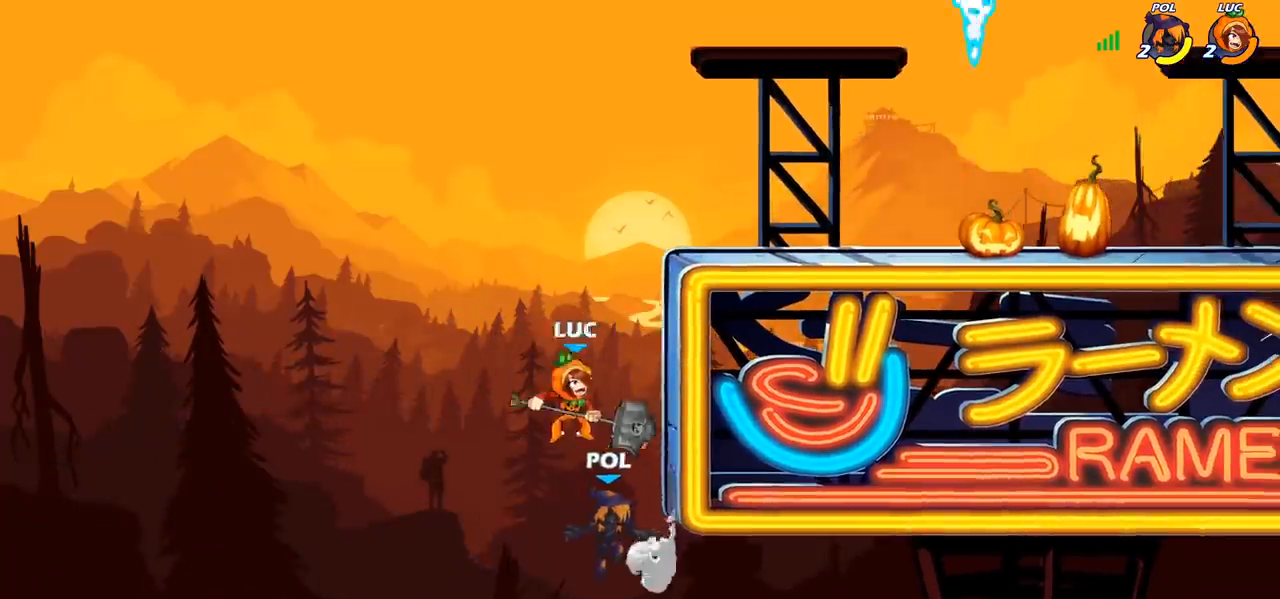
{"buttons": ["CIRCLE"], "left_stick": "down-left", "right_stick": "center", "events": [[383, "left_stick", "down-left"], [400, "CIRCLE", "down"]]}
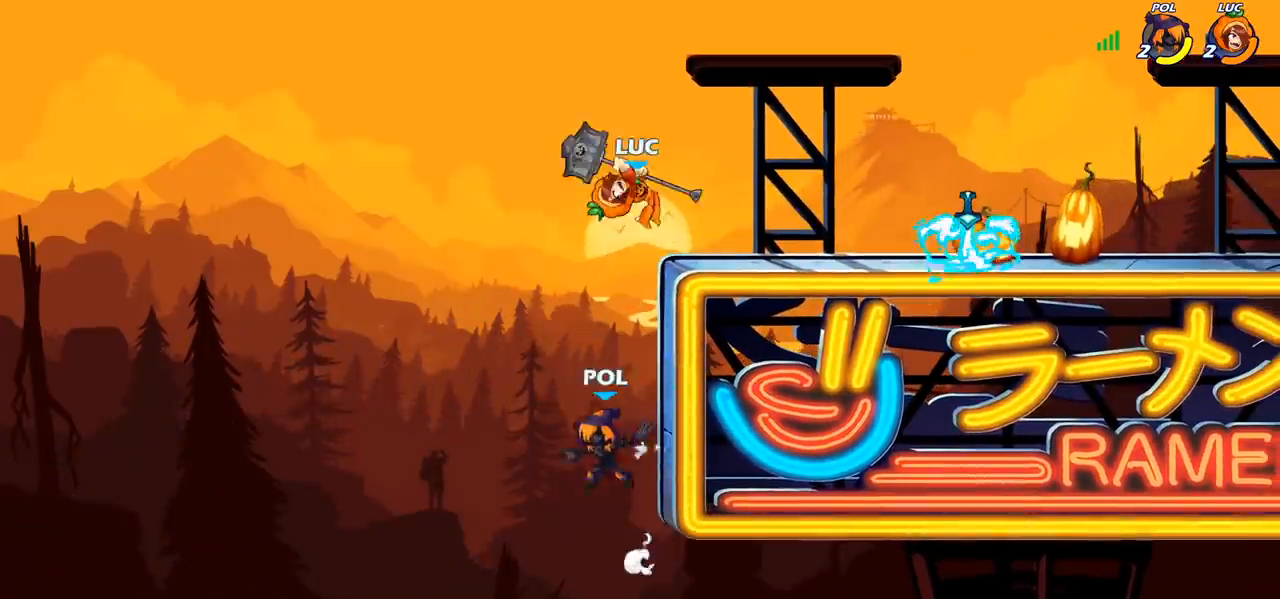
{"buttons": [], "left_stick": "center", "right_stick": "center", "events": [[233, "CIRCLE", "up"], [317, "left_stick", "center"]]}
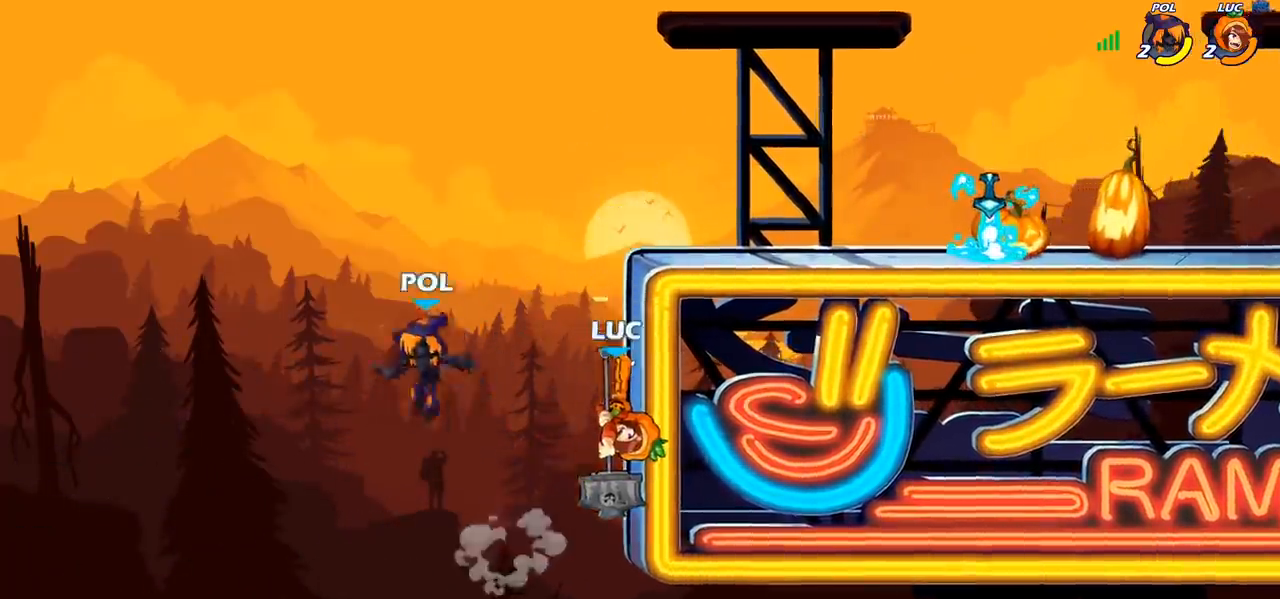
{"buttons": ["CROSS"], "left_stick": "up-right", "right_stick": "center", "events": [[217, "left_stick", "up"], [350, "CROSS", "down"], [367, "left_stick", "up-right"]]}
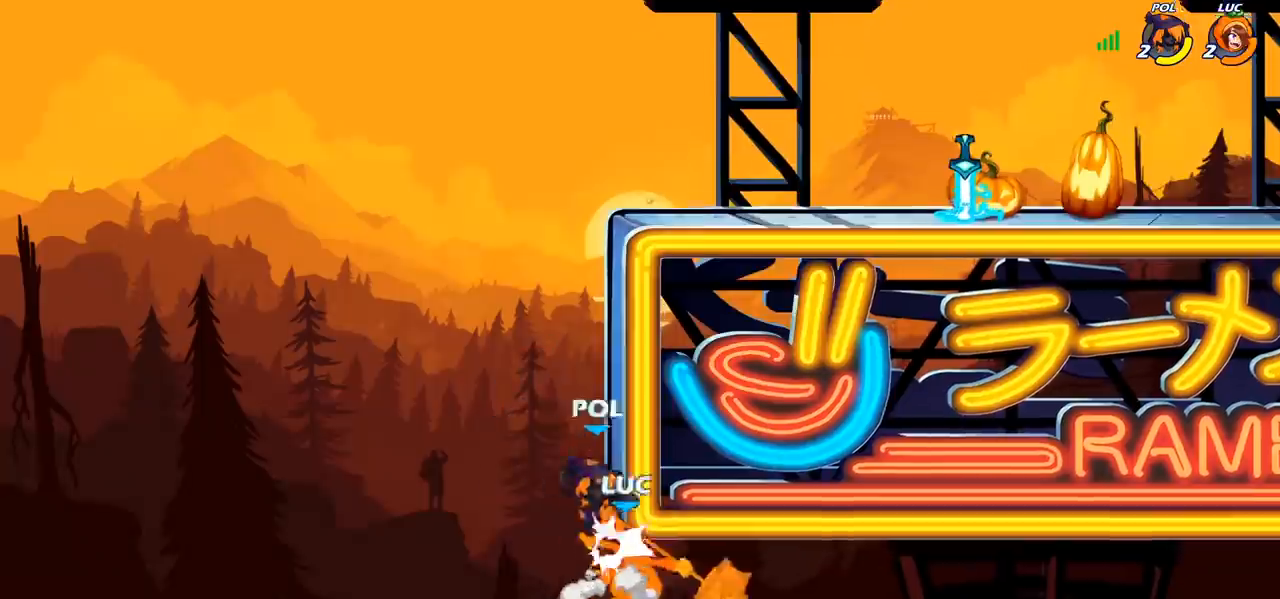
{"buttons": ["CROSS"], "left_stick": "left", "right_stick": "center", "events": [[83, "CROSS", "up"], [133, "left_stick", "up-left"], [200, "left_stick", "left"], [433, "CROSS", "down"]]}
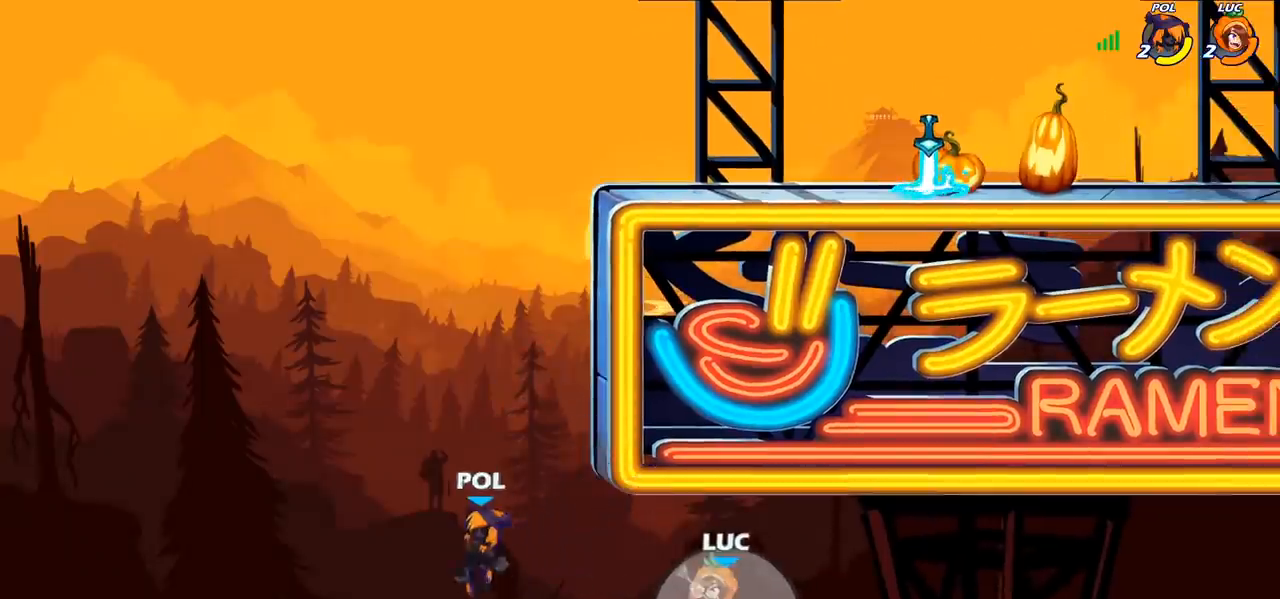
{"buttons": [], "left_stick": "up-left", "right_stick": "center", "events": [[183, "CROSS", "up"], [333, "left_stick", "up-left"], [367, "CIRCLE", "down"], [483, "CIRCLE", "up"]]}
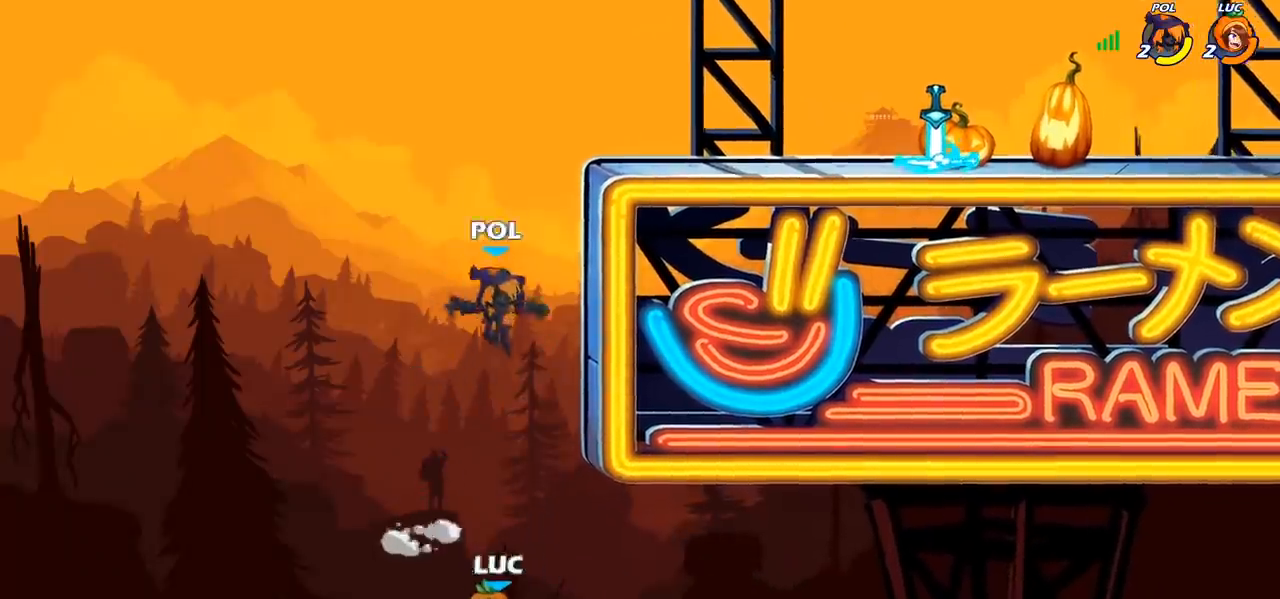
{"buttons": ["R1", "R2"], "left_stick": "up", "right_stick": "center", "events": [[117, "left_stick", "up-right"], [317, "left_stick", "up"], [417, "R1", "down"], [417, "R2", "down"]]}
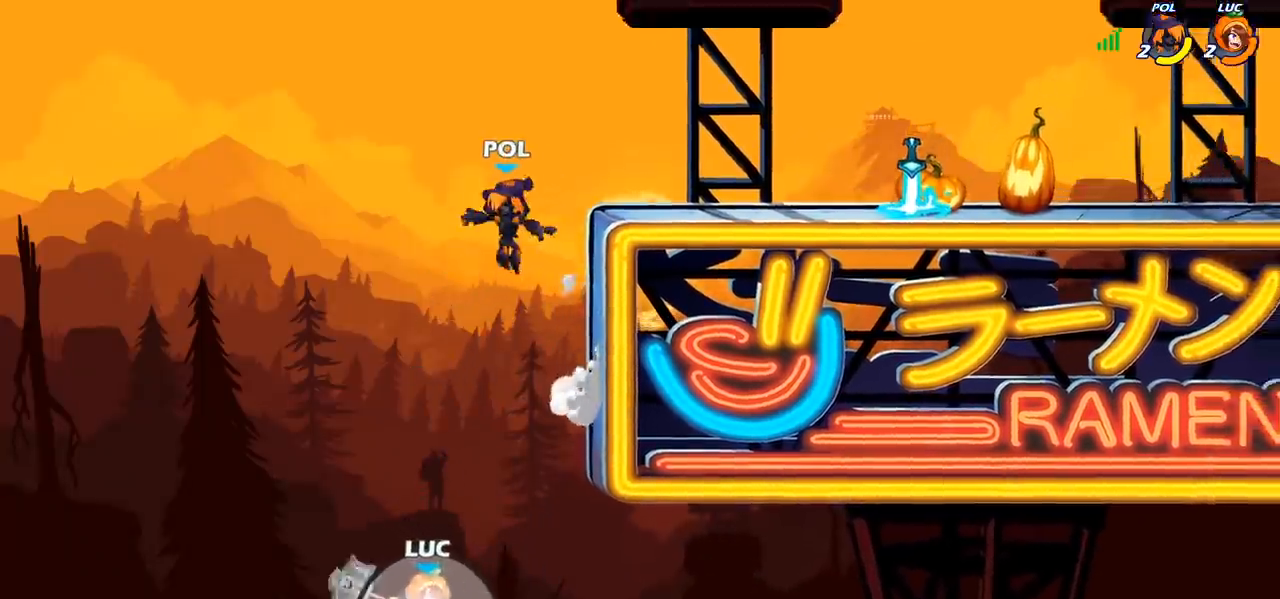
{"buttons": [], "left_stick": "center", "right_stick": "center", "events": [[167, "CIRCLE", "down"], [183, "left_stick", "center"], [283, "CIRCLE", "up"], [283, "R1", "up"], [283, "R2", "up"], [367, "CIRCLE", "down"], [367, "R1", "down"], [367, "R2", "down"], [467, "CIRCLE", "up"], [483, "R1", "up"], [483, "R2", "up"]]}
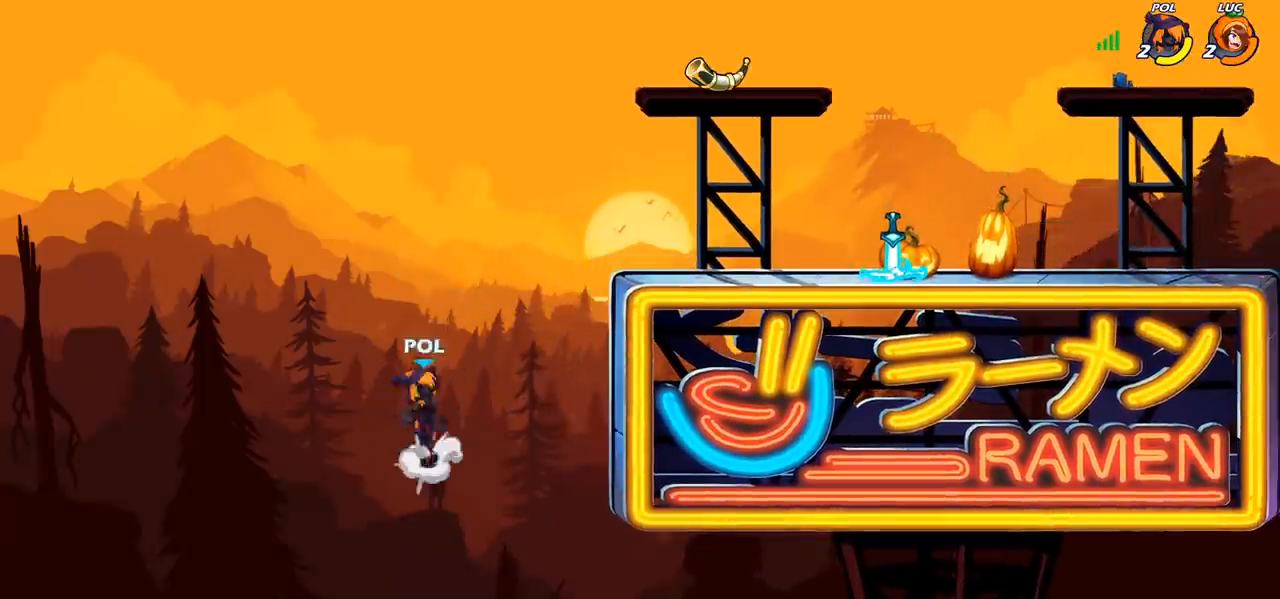
{"buttons": ["SQUARE"], "left_stick": "center", "right_stick": "up-right", "events": [[67, "CIRCLE", "down"], [67, "R1", "down"], [67, "R2", "down"], [183, "CIRCLE", "up"], [183, "R1", "up"], [200, "R2", "up"], [283, "CIRCLE", "down"], [283, "R1", "down"], [283, "R2", "down"], [383, "CIRCLE", "up"], [383, "R1", "up"], [383, "R2", "up"], [483, "SQUARE", "down"], [483, "right_stick", "up-right"]]}
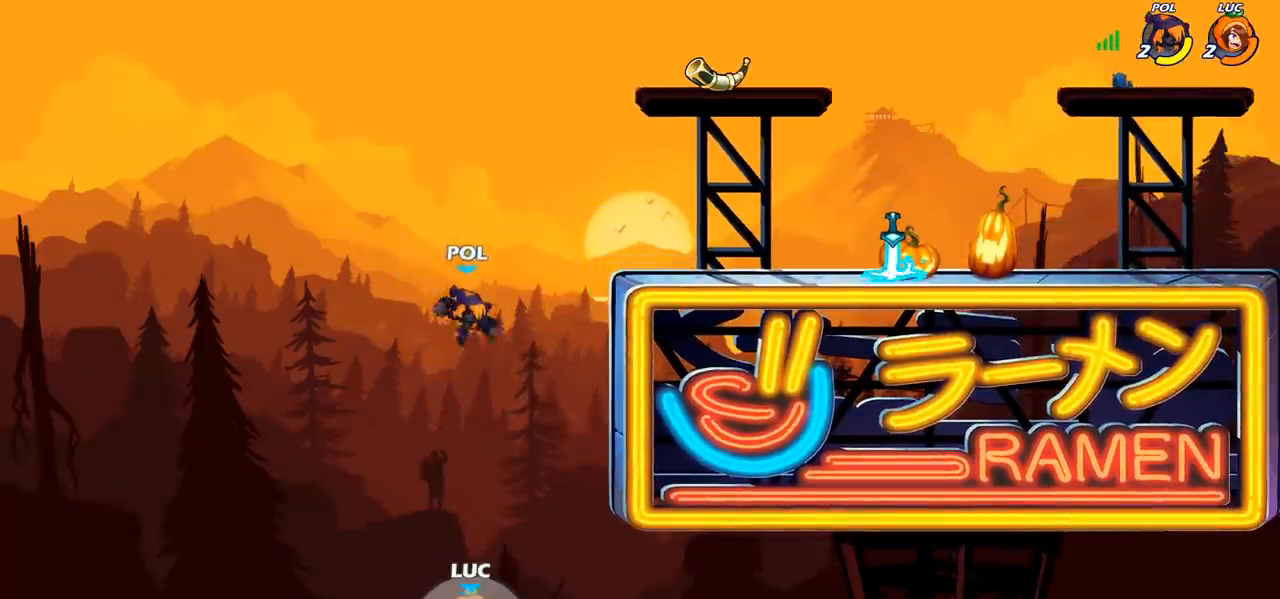
{"buttons": [], "left_stick": "center", "right_stick": "center", "events": [[50, "right_stick", "center"], [67, "SQUARE", "up"]]}
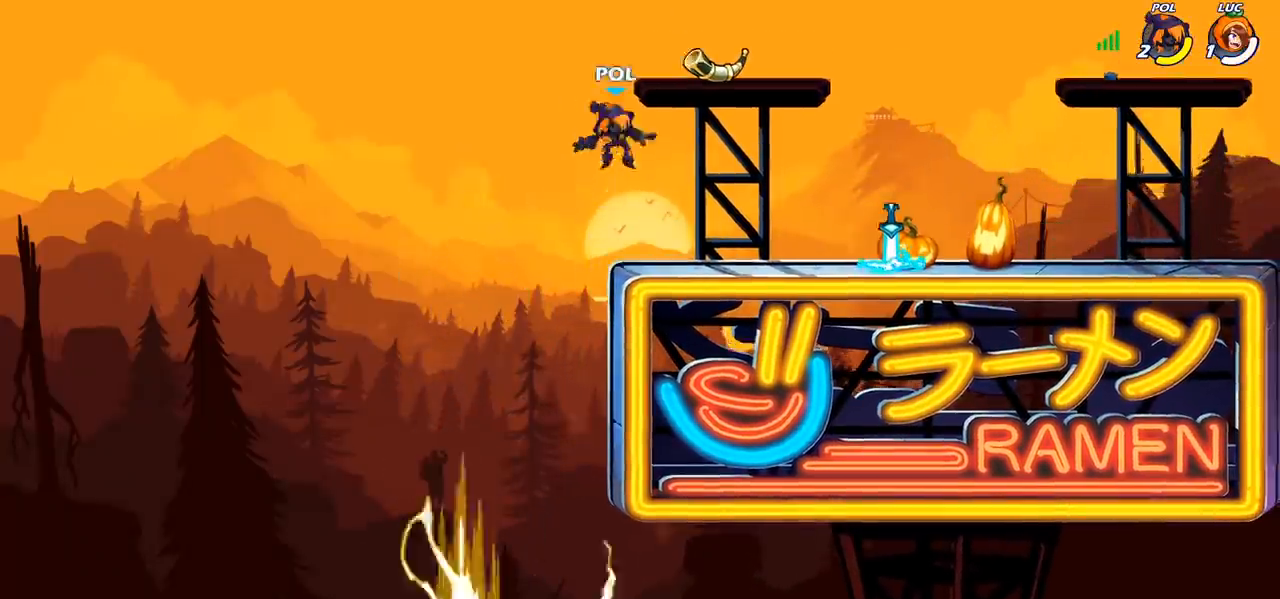
{"buttons": [], "left_stick": "center", "right_stick": "center", "events": []}
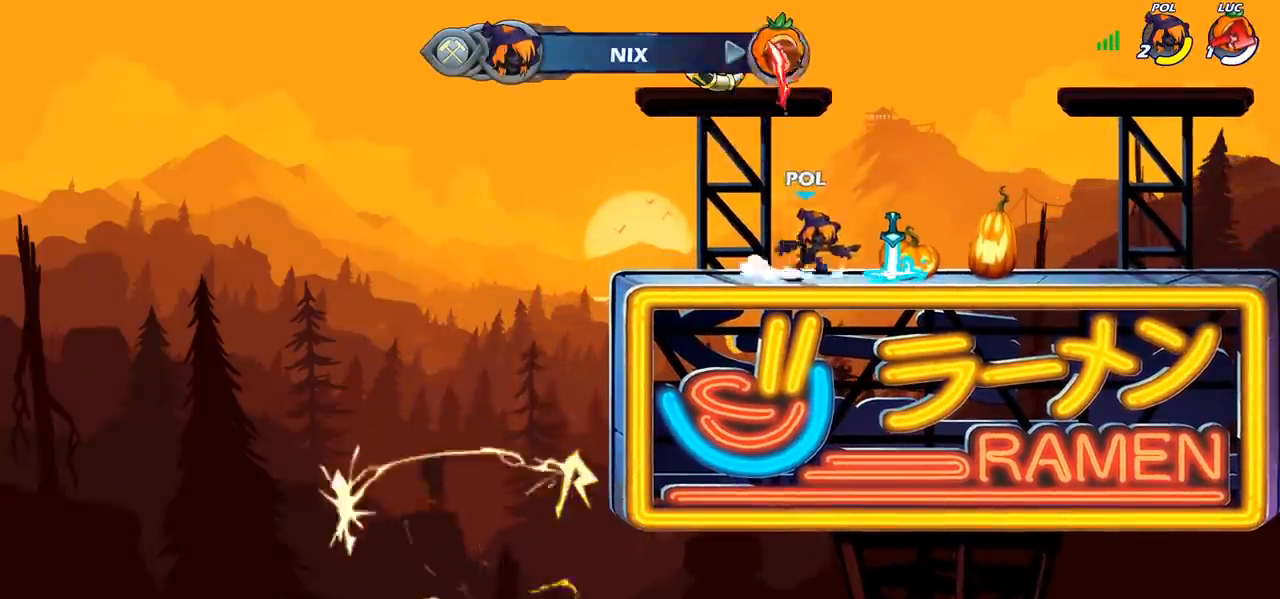
{"buttons": [], "left_stick": "center", "right_stick": "center"}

WHAT THIS TASK INVOLVES:
Filter the records above for the string "CROSS" and copy each matching line.

EXERCISE SOLUTION:
{"buttons": ["CROSS"], "left_stick": "up-right", "right_stick": "center", "events": [[217, "left_stick", "up"], [350, "CROSS", "down"], [367, "left_stick", "up-right"]]}
{"buttons": ["CROSS"], "left_stick": "left", "right_stick": "center", "events": [[83, "CROSS", "up"], [133, "left_stick", "up-left"], [200, "left_stick", "left"], [433, "CROSS", "down"]]}
{"buttons": [], "left_stick": "up-left", "right_stick": "center", "events": [[183, "CROSS", "up"], [333, "left_stick", "up-left"], [367, "CIRCLE", "down"], [483, "CIRCLE", "up"]]}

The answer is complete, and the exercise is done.